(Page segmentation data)
************

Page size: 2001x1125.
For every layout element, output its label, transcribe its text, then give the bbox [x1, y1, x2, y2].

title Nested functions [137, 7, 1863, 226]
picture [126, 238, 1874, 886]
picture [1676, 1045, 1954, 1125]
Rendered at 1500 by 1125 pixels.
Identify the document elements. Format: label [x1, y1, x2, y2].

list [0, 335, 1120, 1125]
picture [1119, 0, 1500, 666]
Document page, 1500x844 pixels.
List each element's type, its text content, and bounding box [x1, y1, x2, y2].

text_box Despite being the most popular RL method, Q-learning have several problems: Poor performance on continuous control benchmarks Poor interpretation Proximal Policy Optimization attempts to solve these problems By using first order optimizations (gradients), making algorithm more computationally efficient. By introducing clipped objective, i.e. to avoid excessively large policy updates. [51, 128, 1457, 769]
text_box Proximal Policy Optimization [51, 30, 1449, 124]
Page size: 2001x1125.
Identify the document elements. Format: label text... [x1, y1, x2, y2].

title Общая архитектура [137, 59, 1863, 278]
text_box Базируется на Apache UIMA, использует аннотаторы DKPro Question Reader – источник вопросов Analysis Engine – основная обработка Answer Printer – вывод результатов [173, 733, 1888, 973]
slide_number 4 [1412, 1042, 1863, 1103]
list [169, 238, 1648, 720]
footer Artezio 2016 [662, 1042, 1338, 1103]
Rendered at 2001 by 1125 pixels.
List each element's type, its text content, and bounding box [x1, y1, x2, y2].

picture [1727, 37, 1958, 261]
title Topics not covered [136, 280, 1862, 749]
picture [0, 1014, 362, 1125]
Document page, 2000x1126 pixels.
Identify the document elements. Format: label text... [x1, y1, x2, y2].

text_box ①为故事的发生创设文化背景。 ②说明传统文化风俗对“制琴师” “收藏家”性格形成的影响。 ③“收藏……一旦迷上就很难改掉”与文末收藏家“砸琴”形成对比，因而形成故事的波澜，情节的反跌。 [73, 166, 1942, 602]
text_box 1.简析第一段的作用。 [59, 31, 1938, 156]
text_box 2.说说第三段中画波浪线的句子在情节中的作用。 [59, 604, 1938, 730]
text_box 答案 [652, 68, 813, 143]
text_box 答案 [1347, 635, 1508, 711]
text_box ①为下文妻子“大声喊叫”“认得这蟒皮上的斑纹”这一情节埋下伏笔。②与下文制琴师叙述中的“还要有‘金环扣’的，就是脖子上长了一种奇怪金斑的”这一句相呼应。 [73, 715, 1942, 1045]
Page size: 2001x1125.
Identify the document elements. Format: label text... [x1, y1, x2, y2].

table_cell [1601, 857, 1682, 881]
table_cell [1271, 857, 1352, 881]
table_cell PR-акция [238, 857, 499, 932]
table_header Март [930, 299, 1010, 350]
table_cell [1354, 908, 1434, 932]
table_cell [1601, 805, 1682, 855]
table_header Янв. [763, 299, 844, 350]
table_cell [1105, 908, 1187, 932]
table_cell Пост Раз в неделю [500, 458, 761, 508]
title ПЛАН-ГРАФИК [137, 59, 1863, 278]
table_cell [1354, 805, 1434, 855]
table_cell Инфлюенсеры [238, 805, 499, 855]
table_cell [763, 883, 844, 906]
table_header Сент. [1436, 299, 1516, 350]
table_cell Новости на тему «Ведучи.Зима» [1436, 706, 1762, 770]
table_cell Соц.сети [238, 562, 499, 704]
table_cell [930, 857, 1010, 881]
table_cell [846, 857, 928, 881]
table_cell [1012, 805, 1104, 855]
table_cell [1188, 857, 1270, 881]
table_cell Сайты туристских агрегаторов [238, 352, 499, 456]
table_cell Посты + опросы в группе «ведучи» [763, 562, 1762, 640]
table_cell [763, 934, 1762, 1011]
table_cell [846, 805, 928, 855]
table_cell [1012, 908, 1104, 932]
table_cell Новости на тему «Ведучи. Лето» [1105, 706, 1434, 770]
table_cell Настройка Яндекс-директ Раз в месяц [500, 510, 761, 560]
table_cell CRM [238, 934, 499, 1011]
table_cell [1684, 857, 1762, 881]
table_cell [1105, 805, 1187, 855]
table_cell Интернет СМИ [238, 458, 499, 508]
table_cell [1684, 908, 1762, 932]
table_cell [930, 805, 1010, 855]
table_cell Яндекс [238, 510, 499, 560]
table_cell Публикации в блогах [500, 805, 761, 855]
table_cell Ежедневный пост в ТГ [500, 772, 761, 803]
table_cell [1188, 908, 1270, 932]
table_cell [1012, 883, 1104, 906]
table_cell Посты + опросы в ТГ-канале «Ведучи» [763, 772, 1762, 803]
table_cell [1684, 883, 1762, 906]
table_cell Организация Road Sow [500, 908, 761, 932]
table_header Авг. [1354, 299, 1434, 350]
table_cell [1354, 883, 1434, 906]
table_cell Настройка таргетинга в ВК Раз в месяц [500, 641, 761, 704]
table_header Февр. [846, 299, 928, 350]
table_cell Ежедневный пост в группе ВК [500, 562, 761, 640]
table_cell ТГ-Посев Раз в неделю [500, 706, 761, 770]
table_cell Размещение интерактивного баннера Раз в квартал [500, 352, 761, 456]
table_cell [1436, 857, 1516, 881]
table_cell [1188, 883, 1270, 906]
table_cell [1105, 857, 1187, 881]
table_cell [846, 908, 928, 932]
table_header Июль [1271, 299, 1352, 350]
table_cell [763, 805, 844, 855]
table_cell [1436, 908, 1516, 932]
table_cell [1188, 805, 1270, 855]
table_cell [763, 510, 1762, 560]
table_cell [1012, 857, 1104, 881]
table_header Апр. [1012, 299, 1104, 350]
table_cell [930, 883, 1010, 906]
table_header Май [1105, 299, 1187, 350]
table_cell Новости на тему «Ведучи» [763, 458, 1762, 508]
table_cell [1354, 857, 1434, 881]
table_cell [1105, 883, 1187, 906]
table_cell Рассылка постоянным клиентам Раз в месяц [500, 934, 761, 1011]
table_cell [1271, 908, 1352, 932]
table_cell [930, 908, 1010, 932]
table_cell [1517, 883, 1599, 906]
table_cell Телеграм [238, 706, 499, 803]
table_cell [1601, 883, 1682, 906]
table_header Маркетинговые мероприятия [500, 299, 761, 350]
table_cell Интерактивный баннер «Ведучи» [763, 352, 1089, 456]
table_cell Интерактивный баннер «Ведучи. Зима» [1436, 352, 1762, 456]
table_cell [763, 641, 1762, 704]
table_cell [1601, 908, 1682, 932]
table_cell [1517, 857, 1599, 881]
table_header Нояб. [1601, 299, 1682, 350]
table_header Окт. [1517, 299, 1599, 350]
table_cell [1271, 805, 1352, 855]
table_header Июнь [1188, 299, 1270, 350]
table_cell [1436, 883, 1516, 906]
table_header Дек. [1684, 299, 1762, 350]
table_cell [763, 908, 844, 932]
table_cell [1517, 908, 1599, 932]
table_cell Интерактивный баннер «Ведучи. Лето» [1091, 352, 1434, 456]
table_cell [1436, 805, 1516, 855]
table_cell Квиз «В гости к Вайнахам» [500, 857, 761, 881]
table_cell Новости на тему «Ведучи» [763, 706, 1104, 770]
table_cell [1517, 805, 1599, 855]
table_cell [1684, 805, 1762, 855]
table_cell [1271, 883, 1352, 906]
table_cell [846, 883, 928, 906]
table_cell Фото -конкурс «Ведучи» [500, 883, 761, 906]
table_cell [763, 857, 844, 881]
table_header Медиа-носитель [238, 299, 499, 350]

************

Count the lines of the entries above in which the string "Optimization" appears. Supply the number only.

2